I could not believe I was meeting Chuck Berry. Like Sean Penn in Sweet & Lowdown contemplating the glory of the digitally challenged Gypsy guitarist whose name he dare not speak...I felt dizzy.
He lied or remembered brilliantly how Id responded to his call for requests, a decade earlier from the balcony of a near deserted 1977 ABC cinema Belfast, 1st show, mid curfew, and he'd responded saying "young man cant have been born when this song was released so we're going to play Maybellene for him,"
ABOVE: Chuck Berry Belfast 1977 ABC Cinema Second Show Picture Terence Bowman
Years later a writer for NME went on the road with the son of a famous American rockstar, then enjoying success daddy could only dream of. On the tour coach they watched bootleg videos of Chuck and the water sports tapes.
Weird.
Guess you always end up like Marlene D on Orson in Touch Of Evil, talking bout heroes, flicking the ash and saying 'what can you say but they was some sort of man?' BS
But , unlike, say, that historical abortion and cultural dead end Jimmy Sovile, Chuck was a genius, plain n simple, in his art -accelerating something wild and vivid, fully, beautifully, formed and contoured in the mind n motion of those who heard and the world he transformed.
The story of how and why he done it is easy to find, as old the hills and fresh as the morning dew.
Chuck's words and his borrowed or otherwise parsed (hail hail Johnnie Johnson's piano rolls ahoy) musical ideas teem forever more - a fountain of glory for all who pass thisa way.
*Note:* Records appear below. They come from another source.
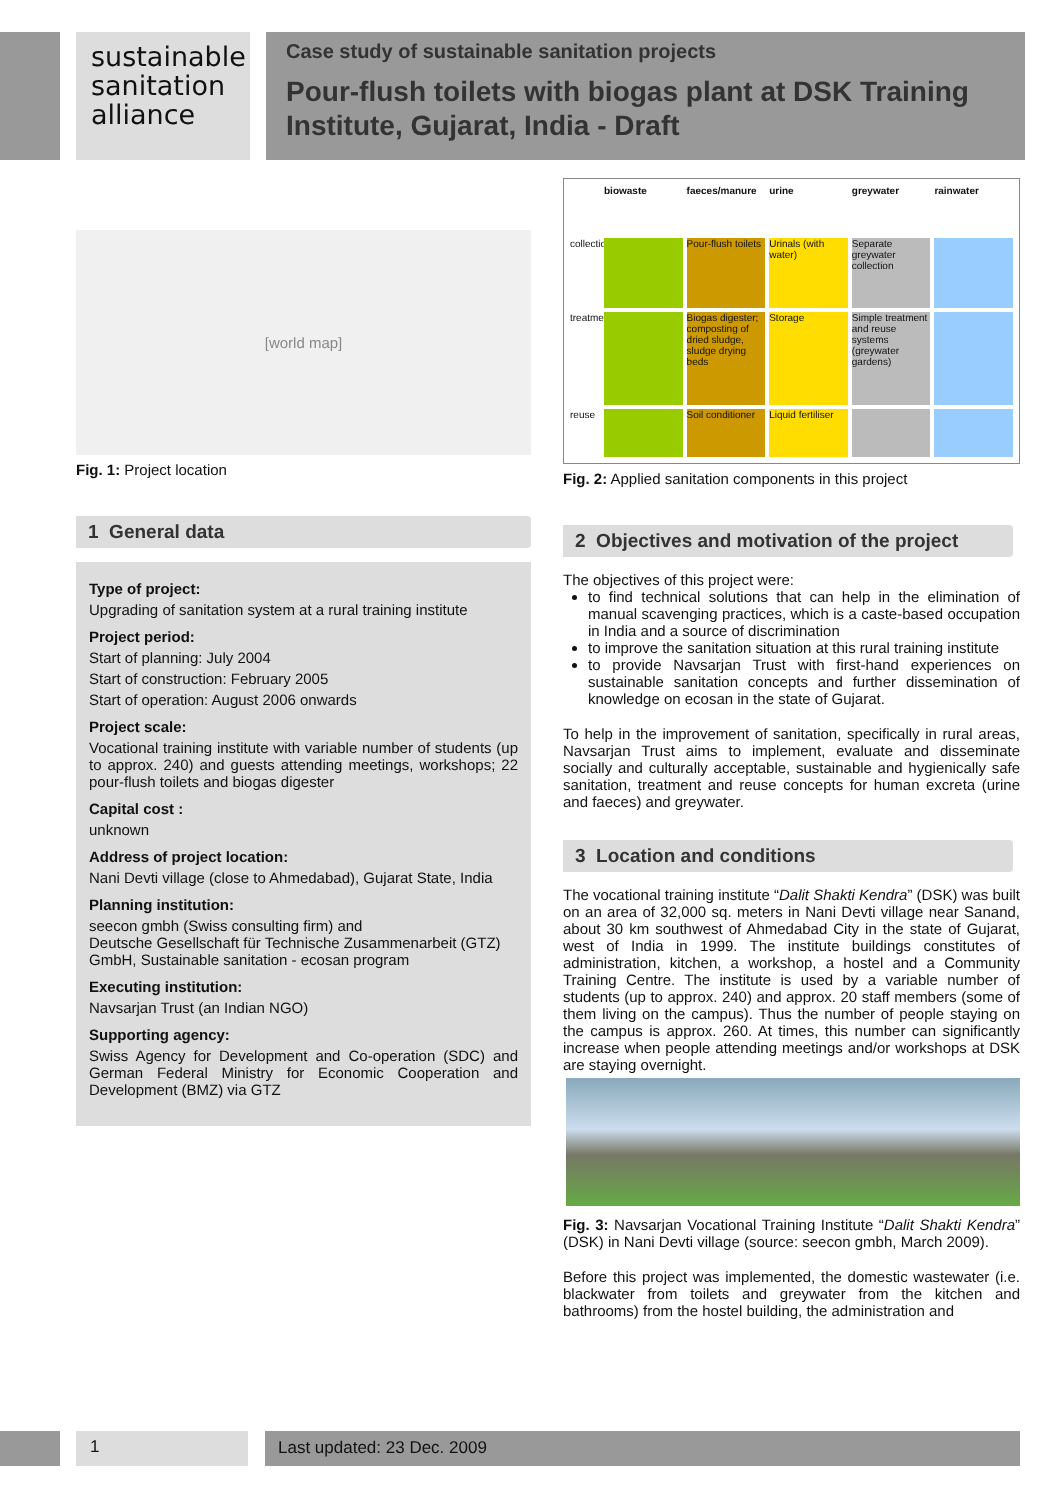sustainable
sanitation
alliance
Case study of sustainable sanitation projects
Pour-flush toilets with biogas plant at DSK Training Institute, Gujarat, India - Draft
[world map]
Fig. 1: Project location
1 General data
Type of project:
Upgrading of sanitation system at a rural training institute
Project period:
Start of planning: July 2004
Start of construction: February 2005
Start of operation: August 2006 onwards
Project scale:
Vocational training institute with variable number of students (up to approx. 240) and guests attending meetings, workshops; 22 pour-flush toilets and biogas digester
Capital cost :
unknown
Address of project location:
Nani Devti village (close to Ahmedabad), Gujarat State, India
Planning institution:
seecon gmbh (Swiss consulting firm) and
Deutsche Gesellschaft für Technische Zusammenarbeit (GTZ) GmbH, Sustainable sanitation - ecosan program
Executing institution:
Navsarjan Trust (an Indian NGO)
Supporting agency:
Swiss Agency for Development and Co-operation (SDC) and German Federal Ministry for Economic Cooperation and Development (BMZ) via GTZ
biowaste faeces/manure urine greywater rainwater
collection
Pour-flush toilets
Urinals (with water)
Separate greywater collection
treatment
Biogas digester; composting of dried sludge, sludge drying beds
Storage
Simple treatment and reuse systems (greywater gardens)
reuse
Soil conditioner
Liquid fertiliser
Fig. 2: Applied sanitation components in this project
2 Objectives and motivation of the project
The objectives of this project were:
to find technical solutions that can help in the elimination of manual scavenging practices, which is a caste-based occupation in India and a source of discrimination
to improve the sanitation situation at this rural training institute
to provide Navsarjan Trust with first-hand experiences on sustainable sanitation concepts and further dissemination of knowledge on ecosan in the state of Gujarat.
To help in the improvement of sanitation, specifically in rural areas, Navsarjan Trust aims to implement, evaluate and disseminate socially and culturally acceptable, sustainable and hygienically safe sanitation, treatment and reuse concepts for human excreta (urine and faeces) and greywater.
3 Location and conditions
The vocational training institute “Dalit Shakti Kendra” (DSK) was built on an area of 32,000 sq. meters in Nani Devti village near Sanand, about 30 km southwest of Ahmedabad City in the state of Gujarat, west of India in 1999. The institute buildings constitutes of administration, kitchen, a workshop, a hostel and a Community Training Centre. The institute is used by a variable number of students (up to approx. 240) and approx. 20 staff members (some of them living on the campus). Thus the number of people staying on the campus is approx. 260. At times, this number can significantly increase when people attending meetings and/or workshops at DSK are staying overnight.
Fig. 3: Navsarjan Vocational Training Institute “Dalit Shakti Kendra” (DSK) in Nani Devti village (source: seecon gmbh, March 2009).
Before this project was implemented, the domestic wastewater (i.e. blackwater from toilets and greywater from the kitchen and bathrooms) from the hostel building, the administration and
1 Last updated: 23 Dec. 2009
Hearing Too Much Monkey Business that first time - in one of those tinny and destroyed and distorted as fuck Golden Decade electronically reprocessed for stereo no longer mono vinyls - in 1972 you knew, instinctively, you were hearing some sort of ever present future, from the fifties, shot into the now and beyond.
Catching up , even later, with Bob's Subterranean Homesick Blues it didn't seem so strange or lightning bolt. There was a line and an energic, energetic forcefield being followed, traced into, and through, the universe.
I went to Chuck's home town for 4 days 2003, following Bob - as I did in those moneyed days. Saddest city I ever seen in the UNion of states, that arch so indicative of the hopeless attempt to cross divides in American life.
Ferguson was no surprise when it happened. That place holds the courthouse which hosted the case that lead to the civil war, nobody seemed to know where it was, or acknowledge it.
Outside the hotel on the white side of river I saw one black guy the whole stay. He was being shackled and drawn in a prison cart through the eerie empty city one bright morning.
The place where the man who wrote the most bitterly sarcastically title anthem in American song, The Promised Land, came from?
That figured.
I saw Chuck in Belfast in a curfew in 77, in Cleveland at the opening of the rock n roll hall of fame in 1995, later the same year at the New Orleans Jazz and Blues fest and finally, the last time on a triple bill with the still alive Little Richard and Jerry Lee Lewis at the London Docklands 2000 ish.
I still have the poster. too. And Its going in the frame I bought for it AT XMAS very soon. Very soon. Promise.